As medidas executivas atípicas, sobretudo as coercitivas, não são penalidades judiciais impostas ao devedor, pois, se assim fossem, implicariam obrigatoriamente em quitação da dívida após o cumprimento da referida pena, o que não ocorre.

Por esse motivo, essas medidas previstas no art. 139, IV, do CPC não representam uma superação do dogma da patrimonialidade da execução, uma vez que são os bens - e apenas os bens - do devedor que respondem pelas suas dívidas. O que o art. 139, IV, do CPC permite é que, mesmo a execução sendo patrimonial, sejam impostas restrições pessoais como método para vencer a recalcitrância do devedor.

 

ADI PROPOSTA CONTRA O ART. 139, IV, DO CPC

O Partido dos Trabalhadores (PT) ajuizou ADI contra o art. 139, IV, do CPC/2015.

Segundo trechos da petição inicial:

“(...) admitir, com fundamento no artigo 139, inciso IV, do CPC, a apreensão de passaporte ou da carteira nacional de habilitação como atos executivos atípicos enseja violação ao direito de liberdade de locomoção (artigo 5º, incisos XV e LIV) e à dignidade da pessoa humana (artigo 1ª, inciso III)”

“A bem da verdade, a suspensão da carteira nacional de habilitação e do passaporte do devedor são medidas absolutamente desarrazoadas e desproporcionais, contrariando, inclusive, o princípio da ponderação, consagrado por Robert Alexy.”

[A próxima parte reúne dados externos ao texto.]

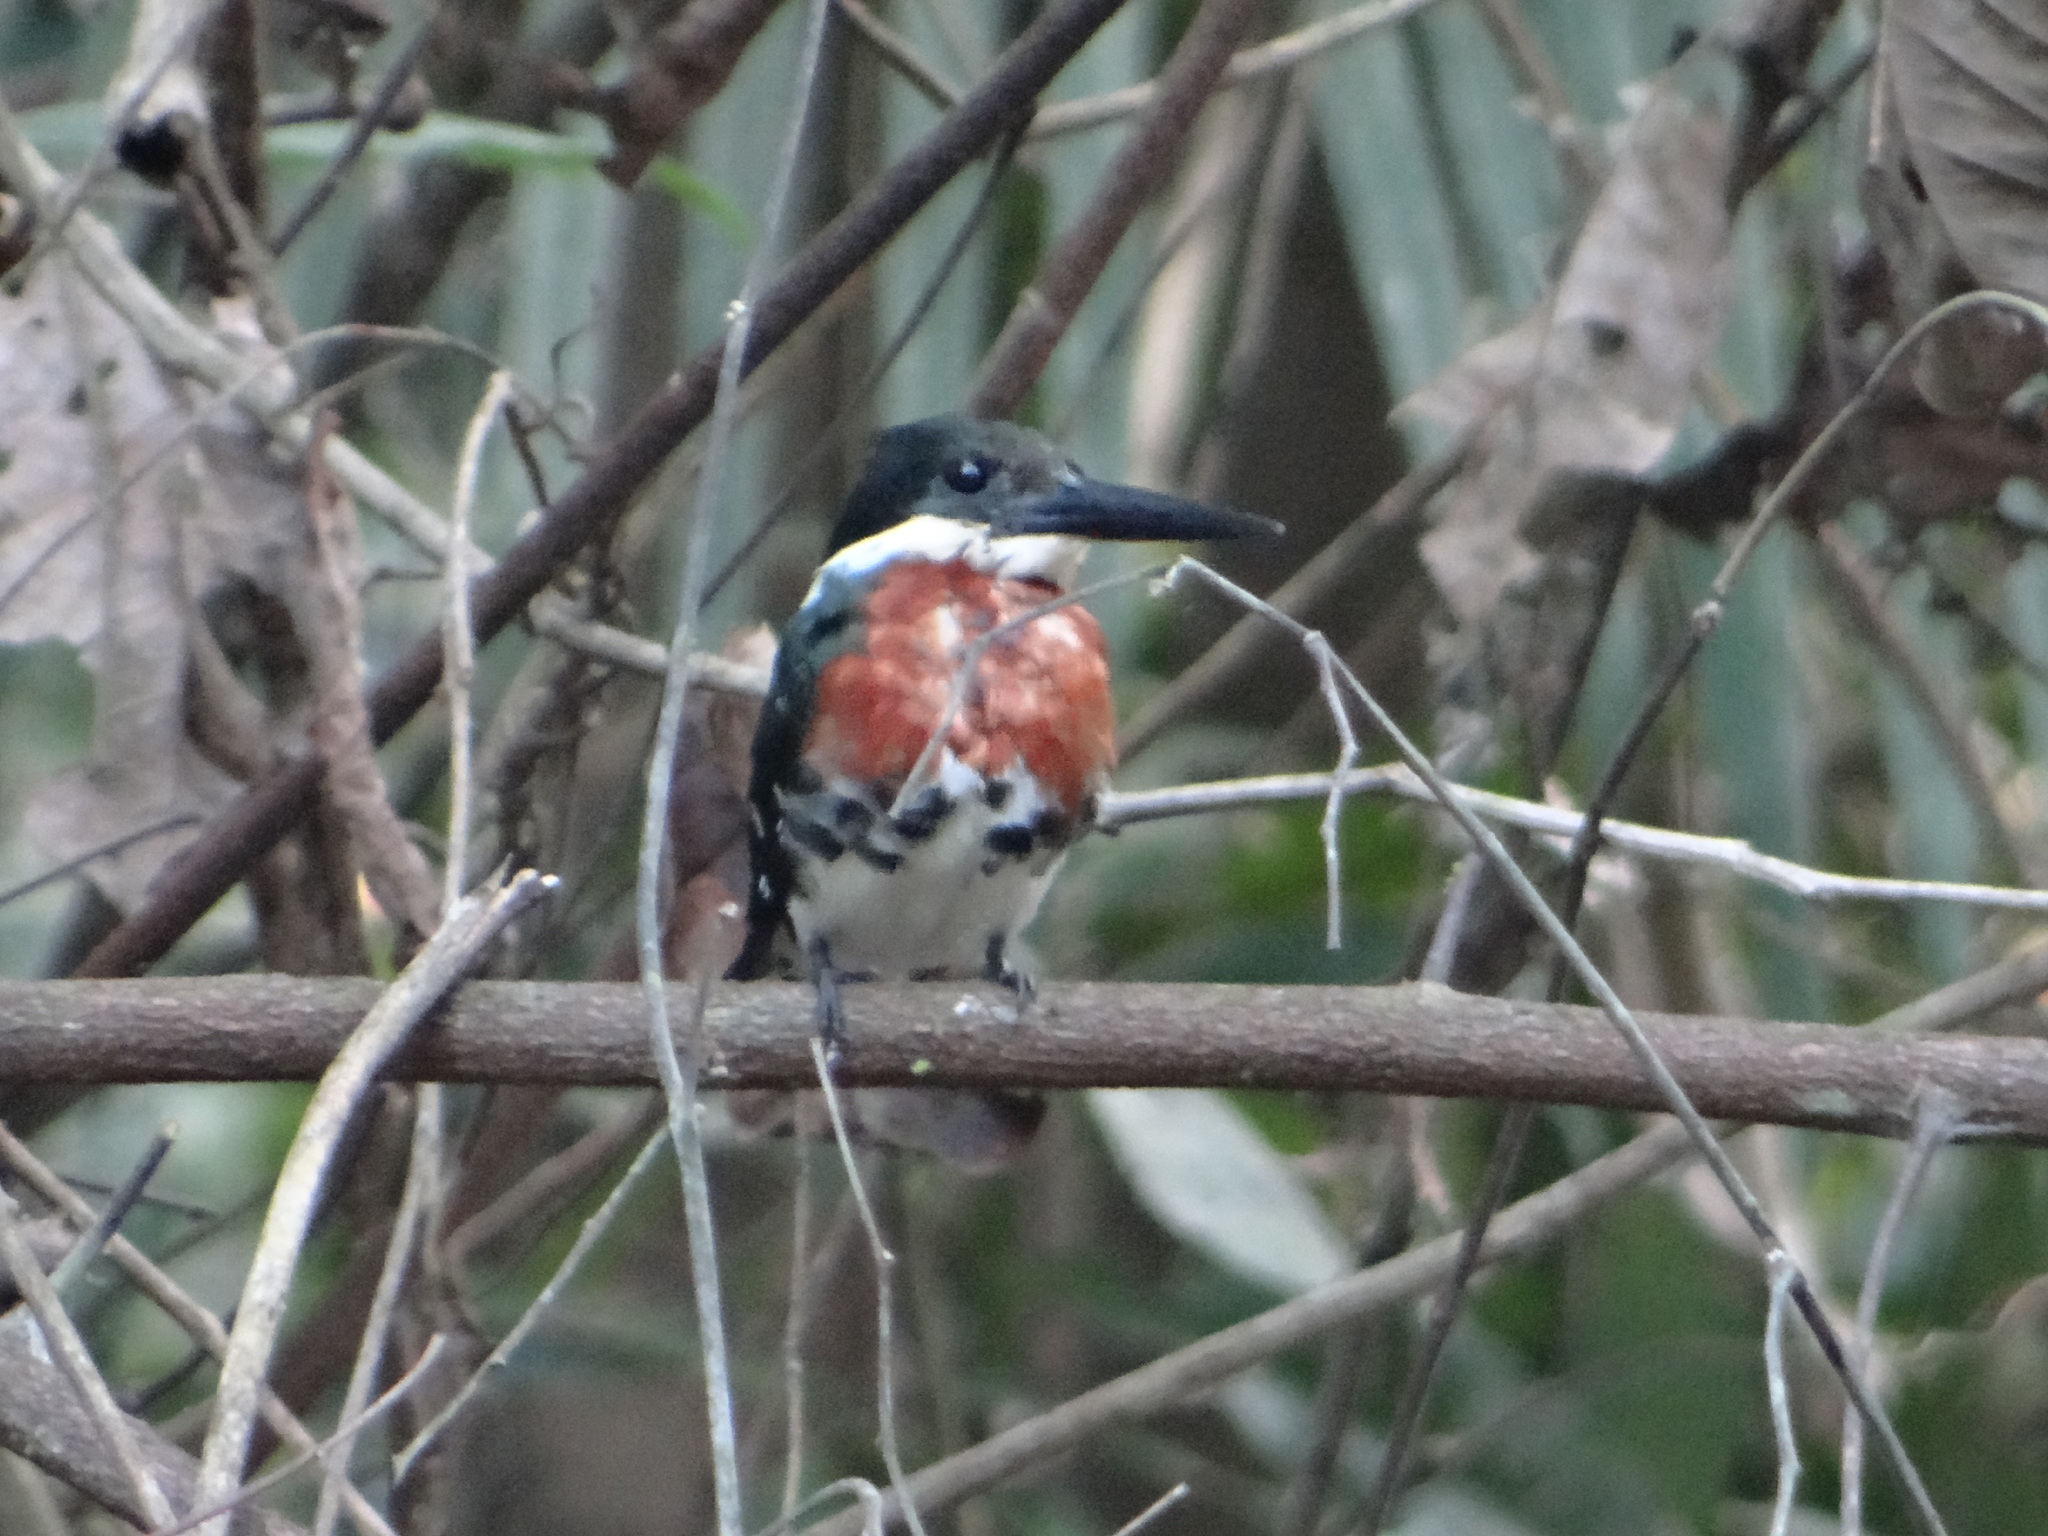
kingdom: Animalia
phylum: Chordata
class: Aves
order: Coraciiformes
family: Alcedinidae
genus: Chloroceryle
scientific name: Chloroceryle americana
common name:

“Limitar o direito de ir e vir do devedor é lançar às favas os ditames da responsabilidade patrimonial do devedor para satisfazer o crédito às custas de sua liberdade; é admitir que a necessidade de satisfação de interesses contratuais, comerciais e/ou empresariais do credor poderia ser atendida restringindo-se a liberdade de locomoção do devedor.”

 

O autor formulou então o seguinte pedido:

“Diante do exposto, requer seja julgado procedente o pedido para que essa Suprema Corte declare a nulidade, sem redução de texto, do inciso IV do artigo 139 da Lei n. 13.105/2015, para declarar inconstitucionais, como possíveis medidas coercitivas, indutivas ou sub-rogatórias oriundas da aplicação daquele dispositivo, a apreensão de carteira nacional de habilitação e/ou suspensão do direito de dirigir, a apreensão de passaporte, a proibição de participação em concurso público e a proibição de participação em licitação pública.”

 

O STF concordou os argumentos do autor? O pedido foi julgado procedente?

NÃO.

A Constituição Federal prevê, com garantia fundamental, a duração razoável do processo, que decorre da própria inafastabilidade da jurisdição:

Art. 5º (...)

LXXVIII - a todos, no âmbito judicial e administrativo, são assegurados a razoável duração do processo e os meios que garantam a celeridade de sua tramitação. (Incluído pela Emenda Constitucional nº 45, de 2004)    

 

A duração razoável do processo também abrange a atividade satisfativa, ou seja, a execução daquilo que foi assegurado no processo. Nesse sentido, confira o art. 4º do CPC/2015:

CPC/2015

Art. 4º As partes têm o direito de obter em prazo razoável a solução integral do mérito, incluída a atividade satisfativa.

 

Assim, é inviável a pretensão abstrata formulada pelo autor de retirar determinadas medidas do leque de ferramentas disponíveis ao magistrado para fazer valer o provimento jurisdicional, sob pena de inviabilizar a efetividade do próprio processo, notadamente quando inexistir uma ampliação excessiva da discricionariedade judicial.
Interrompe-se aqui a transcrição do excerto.